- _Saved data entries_

______

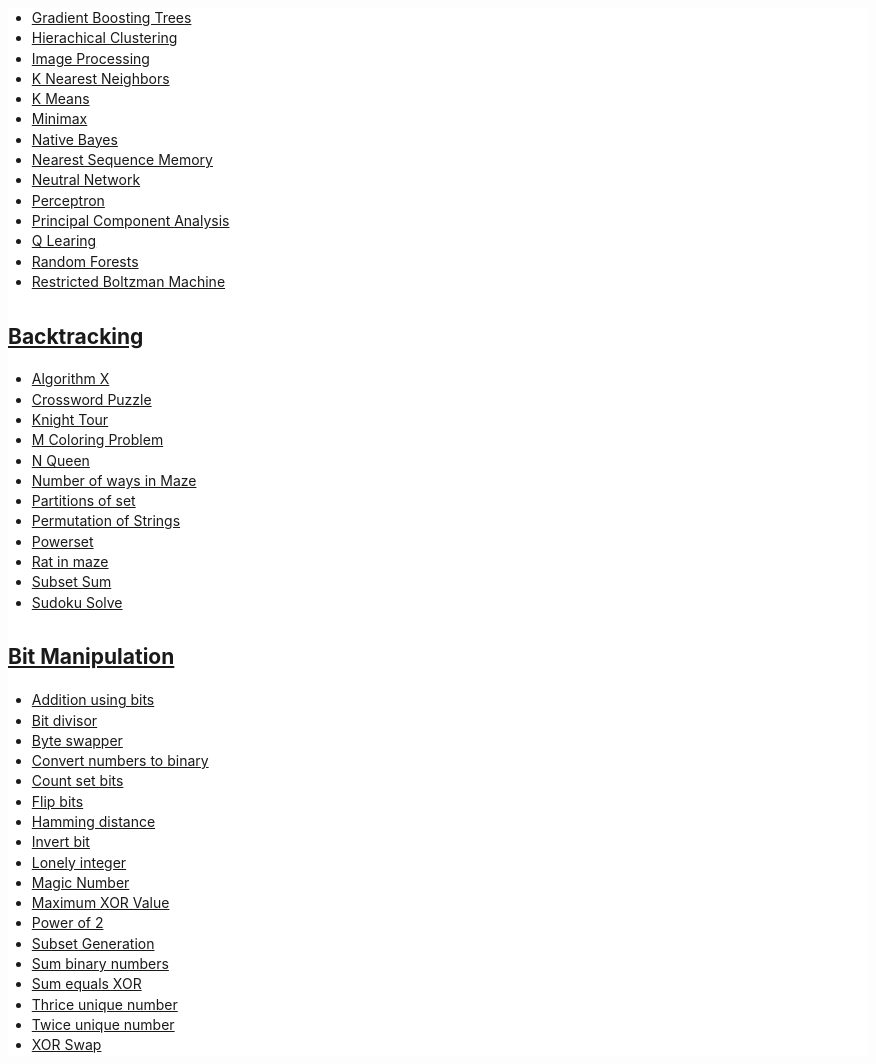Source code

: - [Gradient Boosting Trees](https://allalgorithms.com/docs/gradient-boostring-trees)
- [Hierachical Clustering](https://allalgorithms.com/docs/hierachical-clustering)
- [Image Processing](https://allalgorithms.com/docs/image-processing)
- [K Nearest Neighbors](https://allalgorithms.com/docs/k-nearest-neighbors)
- [K Means](https://allalgorithms.com/docs/k-means)
- [Minimax](https://allalgorithms.com/docs/minimax)
- [Native Bayes](https://allalgorithms.com/docs/native-bayes)
- [Nearest Sequence Memory](https://allalgorithms.com/docs/nearest-sequence-memory)
- [Neutral Network](https://allalgorithms.com/docs/neutral-network)
- [Perceptron](https://allalgorithms.com/docs/perceptron)
- [Principal Component Analysis](https://allalgorithms.com/docs/principal-component-analysis)
- [Q Learing](https://allalgorithms.com/docs/q-learning)
- [Random Forests](https://allalgorithms.com/docs/random-forest)
- [Restricted Boltzman Machine](https://allalgorithms.com/docs/restricted-boltzman-machine)

## [Backtracking](backtracking)

- [Algorithm X](backtracking/algorithm-x)
- [Crossword Puzzle](backtracking/crossword-Puzzle)
- [Knight Tour](backtracking/knight-tour)
- [M Coloring Problem](backtracking/m-coloring-problem)
- [N Queen](backtracking/n-queen)
- [Number of ways in Maze](backtracking/number-of-ways-in-maze)
- [Partitions of set](backtracking/partitions-of-set)
- [Permutation of Strings](backtracking/permutation-of-strings)
- [Powerset](backtracking/powerset)
- [Rat in maze](backtracking/rat-in-maze)
- [Subset Sum](backtracking/subset-sum)
- [Sudoku Solve](backtracking/sudoku-solve)

## [Bit Manipulation](bit-manipulation)

- [Addition using bits](bit-manipulation/adding-using-bits)
- [Bit divisor](bit-manipulation/bit-divisor)
- [Byte swapper](bit-manipulation/byte-swapper)
- [Convert numbers to binary](bit-manipulation/convert-numbers-to-binary)
- [Count set bits](bit-manipulation/count-set-bits)
- [Flip bits](bit-manipulation/flip-bits)
- [Hamming distance](bit-manipulation/hamming-distace)
- [Invert bit](bit-manipulation/invert-bit)
- [Lonely integer](bit-manipulation/lonely-integer)
- [Magic Number](bit-manipulation/magic-number)
- [Maximum XOR Value](bit-manipulation/maximun-xor-value)
- [Power of 2](bit-manipulation/power-of-2)
- [Subset Generation](bit-manipulation/subset-generation)
- [Sum binary numbers](bit-manipulation/sum-binary-numbers)
- [Sum equals XOR](bit-manipulation/sum-equals-xor)
- [Thrice unique number](bit-manipulation/thrice-unique-number)
- [Twice unique number](bit-manipulation/twice-unique-number)
- [XOR Swap](bit-manipulation/xor-swap)

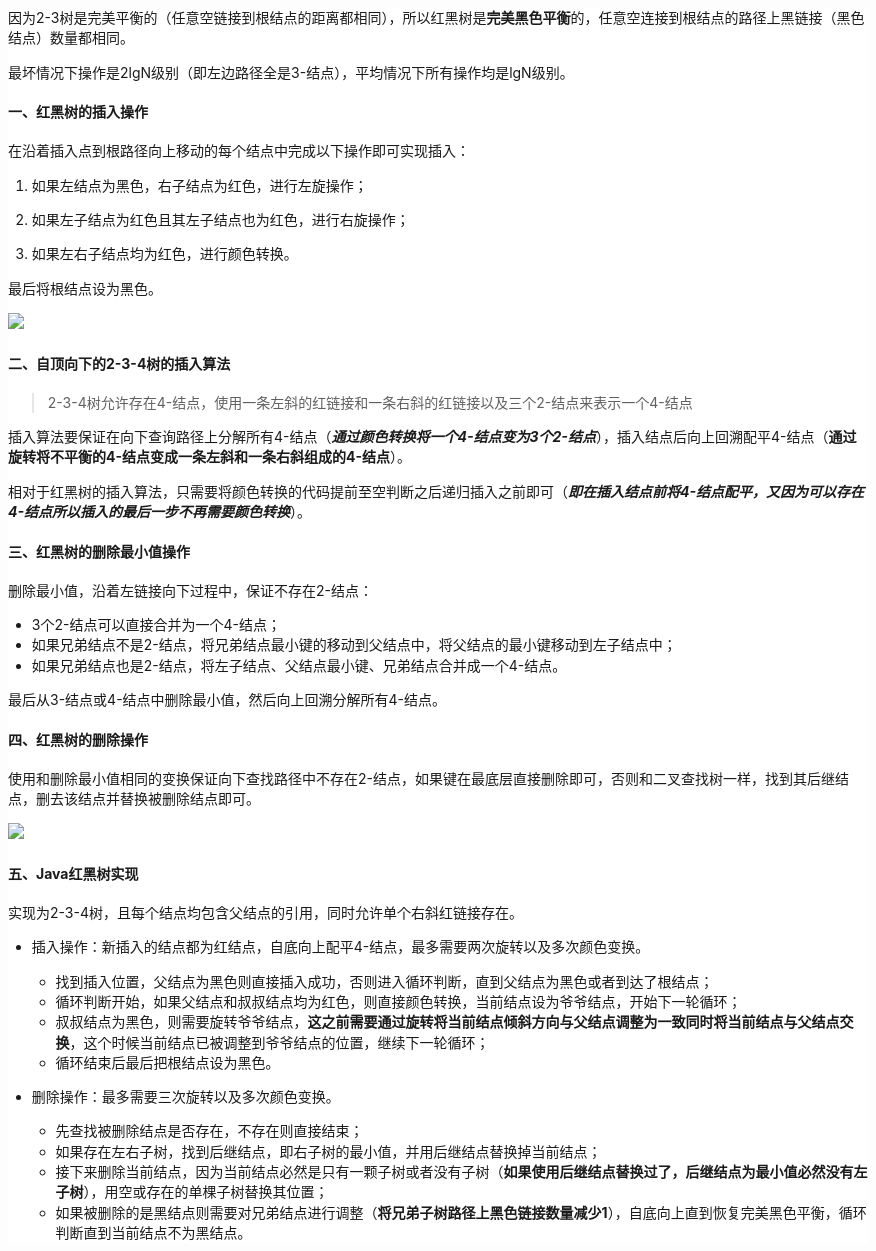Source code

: 因为2-3树是完美平衡的（任意空链接到根结点的距离都相同），所以红黑树是**完美黑色平衡**的，任意空连接到根结点的路径上黑链接（黑色结点）数量都相同。

最坏情况下操作是2lgN级别（即左边路径全是3-结点），平均情况下所有操作均是lgN级别。

#### **一、红黑树的插入操作**

在沿着插入点到根路径向上移动的每个结点中完成以下操作即可实现插入：

1. 如果左结点为黑色，右子结点为红色，进行左旋操作；

1. 如果左子结点为红色且其左子结点也为红色，进行右旋操作；
    
1. 如果左右子结点均为红色，进行颜色转换。

最后将根结点设为黑色。

![](/blog/pic/红黑树插入算法.png)

#### **二、自顶向下的2-3-4树的插入算法**

> 2-3-4树允许存在4-结点，使用一条左斜的红链接和一条右斜的红链接以及三个2-结点来表示一个4-结点

插入算法要保证在向下查询路径上分解所有4-结点（***通过颜色转换将一个4-结点变为3个2-结点***），插入结点后向上回溯配平4-结点（**通过旋转将不平衡的4-结点变成一条左斜和一条右斜组成的4-结点**）。

相对于红黑树的插入算法，只需要将颜色转换的代码提前至空判断之后递归插入之前即可（***即在插入结点前将4-结点配平，又因为可以存在4-结点所以插入的最后一步不再需要颜色转换***）。

#### **三、红黑树的删除最小值操作**

删除最小值，沿着左链接向下过程中，保证不存在2-结点：
    
- 3个2-结点可以直接合并为一个4-结点；
- 如果兄弟结点不是2-结点，将兄弟结点最小键的移动到父结点中，将父结点的最小键移动到左子结点中；
- 如果兄弟结点也是2-结点，将左子结点、父结点最小键、兄弟结点合并成一个4-结点。

最后从3-结点或4-结点中删除最小值，然后向上回溯分解所有4-结点。

#### **四、红黑树的删除操作**

使用和删除最小值相同的变换保证向下查找路径中不存在2-结点，如果键在最底层直接删除即可，否则和二叉查找树一样，找到其后继结点，删去该结点并替换被删除结点即可。

![](/blog/pic/红黑树删除算法.png)

#### **五、Java红黑树实现**

实现为2-3-4树，且每个结点均包含父结点的引用，同时允许单个右斜红链接存在。

- 插入操作：新插入的结点都为红结点，自底向上配平4-结点，最多需要两次旋转以及多次颜色变换。

    - 找到插入位置，父结点为黑色则直接插入成功，否则进入循环判断，直到父结点为黑色或者到达了根结点；
    - 循环判断开始，如果父结点和叔叔结点均为红色，则直接颜色转换，当前结点设为爷爷结点，开始下一轮循环；
    - 叔叔结点为黑色，则需要旋转爷爷结点，**这之前需要通过旋转将当前结点倾斜方向与父结点调整为一致同时将当前结点与父结点交换**，这个时候当前结点已被调整到爷爷结点的位置，继续下一轮循环；
    - 循环结束后最后把根结点设为黑色。

- 删除操作：最多需要三次旋转以及多次颜色变换。

    - 先查找被删除结点是否存在，不存在则直接结束；
    - 如果存在左右子树，找到后继结点，即右子树的最小值，并用后继结点替换掉当前结点；
    - 接下来删除当前结点，因为当前结点必然是只有一颗子树或者没有子树（**如果使用后继结点替换过了，后继结点为最小值必然没有左子树**），用空或存在的单棵子树替换其位置；
    - 如果被删除的是黑结点则需要对兄弟结点进行调整（**将兄弟子树路径上黑色链接数量减少1**），自底向上直到恢复完美黑色平衡，循环判断直到当前结点不为黑结点。
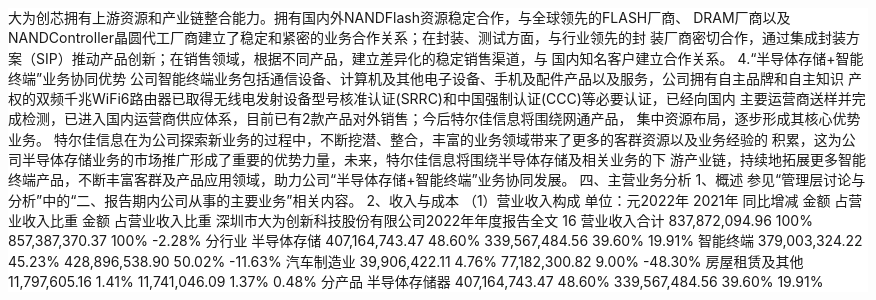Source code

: 大为创芯拥有上游资源和产业链整合能力。拥有国内外NANDFlash资源稳定合作，与全球领先的FLASH厂商、
DRAM厂商以及NANDController晶圆代工厂商建立了稳定和紧密的业务合作关系；在封装、测试方面，与行业领先的封
装厂商密切合作，通过集成封装方案（SIP）推动产品创新；在销售领域，根据不同产品，建立差异化的稳定销售渠道，与
国内知名客户建立合作关系。
4.“半导体存储+智能终端”业务协同优势
公司智能终端业务包括通信设备、计算机及其他电子设备、手机及配件产品以及服务，公司拥有自主品牌和自主知识
产权的双频千兆WiFi6路由器已取得无线电发射设备型号核准认证(SRRC)和中国强制认证(CCC)等必要认证，已经向国内
主要运营商送样并完成检测，已进入国内运营商供应体系，目前已有2款产品对外销售；今后特尔佳信息将围绕网通产品，
集中资源布局，逐步形成其核心优势业务。
特尔佳信息在为公司探索新业务的过程中，不断挖潜、整合，丰富的业务领域带来了更多的客群资源以及业务经验的
积累，这为公司半导体存储业务的市场推广形成了重要的优势力量，未来，特尔佳信息将围绕半导体存储及相关业务的下
游产业链，持续地拓展更多智能终端产品，不断丰富客群及产品应用领域，助力公司“半导体存储+智能终端”业务协同发展。
四、主营业务分析
1、概述
参见“管理层讨论与分析”中的“二、报告期内公司从事的主要业务”相关内容。
2、收入与成本
（1）营业收入构成
单位：元2022年
2021年
同比增减
金额
占营业收入比重
金额
占营业收入比重
深圳市大为创新科技股份有限公司2022年年度报告全文
16
营业收入合计
837,872,094.96
100%
857,387,370.37
100%
-2.28%
分行业
半导体存储
407,164,743.47
48.60%
339,567,484.56
39.60%
19.91%
智能终端
379,003,324.22
45.23%
428,896,538.90
50.02%
-11.63%
汽车制造业
39,906,422.11
4.76%
77,182,300.82
9.00%
-48.30%
房屋租赁及其他
11,797,605.16
1.41%
11,741,046.09
1.37%
0.48%
分产品
半导体存储器
407,164,743.47
48.60%
339,567,484.56
39.60%
19.91%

______

- _Your assignment_
Copy out only the lines of the records above from the one with "- [Powerset](backtracking/powerset)" through the one with "- [Magic Number](bit-manipulation/magic-number)", exactly as they stand, both included.

- _Reply to the exercise_
- [Powerset](backtracking/powerset)
- [Rat in maze](backtracking/rat-in-maze)
- [Subset Sum](backtracking/subset-sum)
- [Sudoku Solve](backtracking/sudoku-solve)

## [Bit Manipulation](bit-manipulation)

- [Addition using bits](bit-manipulation/adding-using-bits)
- [Bit divisor](bit-manipulation/bit-divisor)
- [Byte swapper](bit-manipulation/byte-swapper)
- [Convert numbers to binary](bit-manipulation/convert-numbers-to-binary)
- [Count set bits](bit-manipulation/count-set-bits)
- [Flip bits](bit-manipulation/flip-bits)
- [Hamming distance](bit-manipulation/hamming-distace)
- [Invert bit](bit-manipulation/invert-bit)
- [Lonely integer](bit-manipulation/lonely-integer)
- [Magic Number](bit-manipulation/magic-number)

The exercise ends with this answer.